Complement your retirement plan with a health savings plan for the things Medicare doesn’t cover.

Retirement is an exciting time and a new phase of life worth celebrating with family and friends; however, planning for retirement can sometimes bring uncertainty. Things like changes in your personal life, market fluctuations and uncertainty around Social Security can raise questions in even the most detailed plan.

Although Medicare covers a variety of medical expenses, it isn’t the all-encompassing healthcare coverage many people assume. Fortunately, you can leverage the benefits of a health savings account (HSA) to accumulate additional savings for medical and healthcare-related expenses.

An HSA can help cover healthcare costs that Medicare doesn’t, along with dental, hearing and vision expenses. With comparable – and, in some cases, better – perks than a 401(k) or IRA, your HSA can help you save and prepare.

Who is eligible for an HSA and what are some other requirements?

  • Anyone with a high-deductible health policy can qualify for an HSA. It is not limited to employees.
  • There are no income limits affecting eligibility.
  • You do not need earned income to contribute to an HSA.
  • The HSA belongs to you, not to your employer. If you have a qualified high-deductible health policy through your employer but your employer does not offer an HSA, you can still open an HSA.
  • An HSA can be set up through any qualified trustee or custodian.
  • You may sign up for and contribute to an HAS as long as you have not yet enrolled in Medicare Part A or B. Once you enroll in Medicare, however, you may no longer make contributions to your HSA.

An HSA is a tax-advantaged medical savings account that allows you to set money aside and withdraw funds to pay for qualified medical expenses. HSA accounts are unique in that they are triple tax advantaged. Contributions to an HSA are tax deductible, earnings are tax free, and distributions from HSA accounts are tax and penalty free if the funds are used to pay for or reimburse yourself for qualified medical expenses.

HSAs can be especially useful because they are not “use it or lose it” accounts. Unlike flexible spending accounts, unused HSA dollars roll over every year.

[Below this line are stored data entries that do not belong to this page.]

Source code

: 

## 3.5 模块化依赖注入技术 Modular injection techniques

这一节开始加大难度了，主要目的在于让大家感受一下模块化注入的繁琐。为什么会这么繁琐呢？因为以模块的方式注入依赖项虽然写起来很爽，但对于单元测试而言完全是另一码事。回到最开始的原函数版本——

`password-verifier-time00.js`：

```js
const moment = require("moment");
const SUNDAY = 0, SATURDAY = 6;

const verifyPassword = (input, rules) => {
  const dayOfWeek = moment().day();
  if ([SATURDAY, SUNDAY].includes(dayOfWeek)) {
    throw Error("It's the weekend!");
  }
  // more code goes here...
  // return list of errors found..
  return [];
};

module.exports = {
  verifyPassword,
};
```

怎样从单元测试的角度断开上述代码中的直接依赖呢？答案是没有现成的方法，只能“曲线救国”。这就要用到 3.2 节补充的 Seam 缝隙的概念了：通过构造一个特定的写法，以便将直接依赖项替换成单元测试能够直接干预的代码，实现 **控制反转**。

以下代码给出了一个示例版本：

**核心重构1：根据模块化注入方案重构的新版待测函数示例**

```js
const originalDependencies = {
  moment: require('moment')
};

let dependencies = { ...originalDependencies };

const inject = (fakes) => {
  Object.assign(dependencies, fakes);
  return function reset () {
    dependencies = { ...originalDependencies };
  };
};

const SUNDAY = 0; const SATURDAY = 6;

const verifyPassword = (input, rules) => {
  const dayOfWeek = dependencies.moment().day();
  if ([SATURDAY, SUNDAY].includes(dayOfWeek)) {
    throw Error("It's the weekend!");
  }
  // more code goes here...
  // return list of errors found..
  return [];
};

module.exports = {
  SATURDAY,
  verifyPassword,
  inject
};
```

The annual amount you can contribute to an HSA depends on whether you have single or family health coverage, if you have continual coverage throughout the year, and if you are eligible to make a catch-up contribution (for age 55 and older). For 2025, HSA contribution limits are $4,300 for an individual or $8,550 for a family. Individuals 55 and older can contribute an additional $1,000 catch-up contribution for a total of $5,300 per year.

Distributions that are used for other purposes beyond qualified medical expenses are subject to tax and a 20% penalty if you are under age 65. If you are 65 or older, you can use your HSA much like a 401(k) and withdraw funds for any purpose but will have to pay income taxes on withdrawals made for nonmedical purposes. 

Thinking ahead

If you or your spouse have creditable health insurance from a group employer, then you could consider delaying Medicare enrollment and continuing to contribute to your HSA, even once you turn 65. Something to consider is that if you decide to delay enrolling in Medicare beyond age 65, when you do eventually enroll, Medicare will automatically give you six months of retroactive benefits. This means if you decide to delay enrollment, you’ll need to stop contributing to an HSA six months before you do decide to enroll in Medicare. If you do delay enrollment, this may also impact how much you can contribute in that final year, depending on when in the year you eventually enroll.

Your decision to delay may depend on the benefits coverage between Medicare and your employer, plan costs or your current tax picture and the tax advantages you gain by contributing to an HSA. No two individuals face the same situation when it comes to their healthcare benefits. Depending on your personal circumstances, goals and budget, an HSA may help you to maximize your benefits.